Добавить отзывДобавить цитату

Просвещать и карать. Функции цензуры в Российской империи середины XIX века

Поскольку цензура в таком восприятии оказывалась своего рода воплощением зла, она делалась удобной как форма прямого высказывания на политические темы. Мильтон (а следом за ним сотни других авторов, включая цитированных выше Аксакова и Толстого) ссылались на нее, критикуя политическую власть в своей стране. Другой вариант, представленный, например, у Огарева, – это контраст между «свободными» и «несвободными» государствами. В сложившемся еще в XVIII столетии противопоставлении Запада и Востока последнему приписывалось деспотичное ограничение свободы слова20. В целом оно сохранялось и в следующем столетии.
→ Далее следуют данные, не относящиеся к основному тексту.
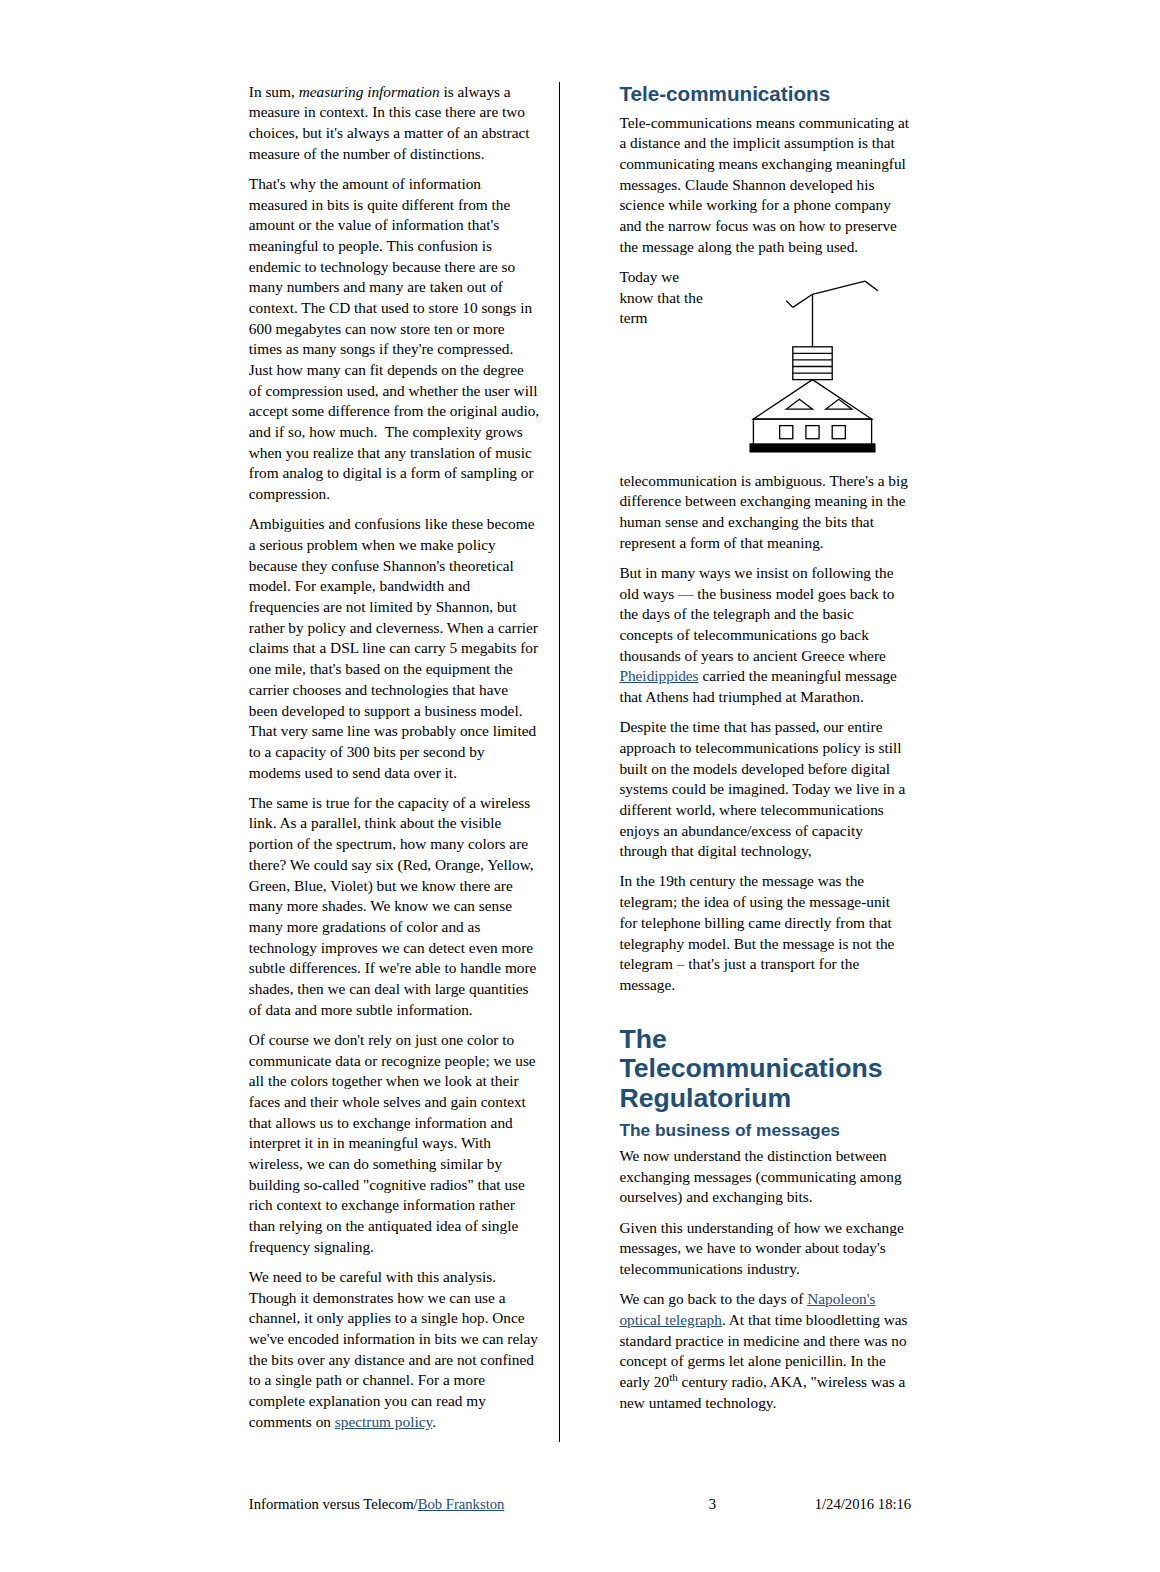In sum, measuring information is always a measure in context. In this case there are two choices, but it's always a matter of an abstract measure of the number of distinctions.
That's why the amount of information measured in bits is quite different from the amount or the value of information that's meaningful to people. This confusion is endemic to technology because there are so many numbers and many are taken out of context. The CD that used to store 10 songs in 600 megabytes can now store ten or more times as many songs if they're compressed. Just how many can fit depends on the degree of compression used, and whether the user will accept some difference from the original audio, and if so, how much. The complexity grows when you realize that any translation of music from analog to digital is a form of sampling or compression.
Ambiguities and confusions like these become a serious problem when we make policy because they confuse Shannon's theoretical model. For example, bandwidth and frequencies are not limited by Shannon, but rather by policy and cleverness. When a carrier claims that a DSL line can carry 5 megabits for one mile, that's based on the equipment the carrier chooses and technologies that have been developed to support a business model. That very same line was probably once limited to a capacity of 300 bits per second by modems used to send data over it.
The same is true for the capacity of a wireless link. As a parallel, think about the visible portion of the spectrum, how many colors are there? We could say six (Red, Orange, Yellow, Green, Blue, Violet) but we know there are many more shades. We know we can sense many more gradations of color and as technology improves we can detect even more subtle differences. If we're able to handle more shades, then we can deal with large quantities of data and more subtle information.
Of course we don't rely on just one color to communicate data or recognize people; we use all the colors together when we look at their faces and their whole selves and gain context that allows us to exchange information and interpret it in in meaningful ways. With wireless, we can do something similar by building so-called "cognitive radios" that use rich context to exchange information rather than relying on the antiquated idea of single frequency signaling.
We need to be careful with this analysis. Though it demonstrates how we can use a channel, it only applies to a single hop. Once we've encoded information in bits we can relay the bits over any distance and are not confined to a single path or channel. For a more complete explanation you can read my comments on spectrum policy.
Tele-communications
Tele-communications means communicating at a distance and the implicit assumption is that communicating means exchanging meaningful messages. Claude Shannon developed his science while working for a phone company and the narrow focus was on how to preserve the message along the path being used.
Today we know that the term telecommunication is ambiguous. There's a big difference between exchanging meaning in the human sense and exchanging the bits that represent a form of that meaning.
But in many ways we insist on following the old ways — the business model goes back to the days of the telegraph and the basic concepts of telecommunications go back thousands of years to ancient Greece where Pheidippides carried the meaningful message that Athens had triumphed at Marathon.
Despite the time that has passed, our entire approach to telecommunications policy is still built on the models developed before digital systems could be imagined. Today we live in a different world, where telecommunications enjoys an abundance/excess of capacity through that digital technology,
In the 19th century the message was the telegram; the idea of using the message-unit for telephone billing came directly from that telegraphy model. But the message is not the telegram – that's just a transport for the message.
The Telecommunications Regulatorium
The business of messages
We now understand the distinction between exchanging messages (communicating among ourselves) and exchanging bits.
Given this understanding of how we exchange messages, we have to wonder about today's telecommunications industry.
We can go back to the days of Napoleon's optical telegraph. At that time bloodletting was standard practice in medicine and there was no concept of germs let alone penicillin. In the early 20th century radio, AKA, "wireless was a new untamed technology.
Information versus Telecom/Bob Frankston
3
1/24/2016 18:16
Так, в заметке «Необыкновенная история о ценсоре Гон-ча-ро из Ши-Пан-Ху» Герцен высмеивал Гончарова, ездившего в Японию якобы специально, чтобы потренироваться в выполнении цензорских обязанностей: «…где же можно лучше усовершиться в ценсурной хирургии, в искусстве заморения речи человеческой, как не в стране, не сказавшей ни одного слова с тех пор, как она обсохла после потопа?» (Герцен, т. 8, с. 104). Само собою разумеется, издатель «Колокола» и его читатели едва ли что-то знали о японской цензуре, однако были убеждены, что она не может не быть деспотичной: очевидно, здесь сказывалось типичное для образованных жителей Российской империи представление о «неподвижном Востоке», где нет и не может быть прогресса, а потому и свободной прессы21. Реальная ситуация была строго обратной: в Японии эпохи Эдо цензура осуществлялась непоследовательно и достаточно редко, причем по преимуществу в отношении лишь отдельных популярных видов искусства наподобие театра кабуки. Специальной должности цензора вообще не существовало. Напротив, последовательная цензура, опиравшаяся на систему репрессивных законов, была введена после реставрации Мейдзи, то есть в результате вестернизации Японии22. Иными словами, скорее японцы научились быть цензорами у Гончарова и его коллег, чем наоборот.

Свобода слова, как и политическая свобода, в этих условиях оказывается уделом не всех, а только определенной группы свободных людей: чтобы полноценно излагать свои мысли и воспринимать чужие высказывания, и автор, и читатель должны обладать какими-то качествами, делающими их достойными этого. В рамки принятого в XIX веке понимания цензуры с большим трудом укладывалось представление о том, что право на свободу высказывания должно принадлежать, например, не только совершеннолетним, хорошо образованным и здоровым владельцам обширной частной собственности. В частности, цензура театральных представлений, в интересующие нас времена доступных менее привилегированной публике, обычно воспринималась как более допустимая. Огарев, например, в цитированном выше стихотворении восторгается свободой слова в Великобритании, совершенно не принимая в расчет существования драматической цензуры, которая официально действовала в этой стране до 1968 (!) года23. Еще более демократический кинематограф с момента своего появления стал объектом особых цензурных ограничений по всей Западной Европе и Северной Америке, что в целом не повлияло на репутацию соответствующих стран как цитаделей свободы. Определяя, кто именно заслужил право на «свободное слово», люди руководствовались множеством критериев, включая моральные, религиозные и гендерные. Например, в XIX веке в Испании существовала семейная цензура, запрещавшая жене публиковать что бы то ни было без письменного согласия мужа и поддерживавшаяся и государством, и церковью24.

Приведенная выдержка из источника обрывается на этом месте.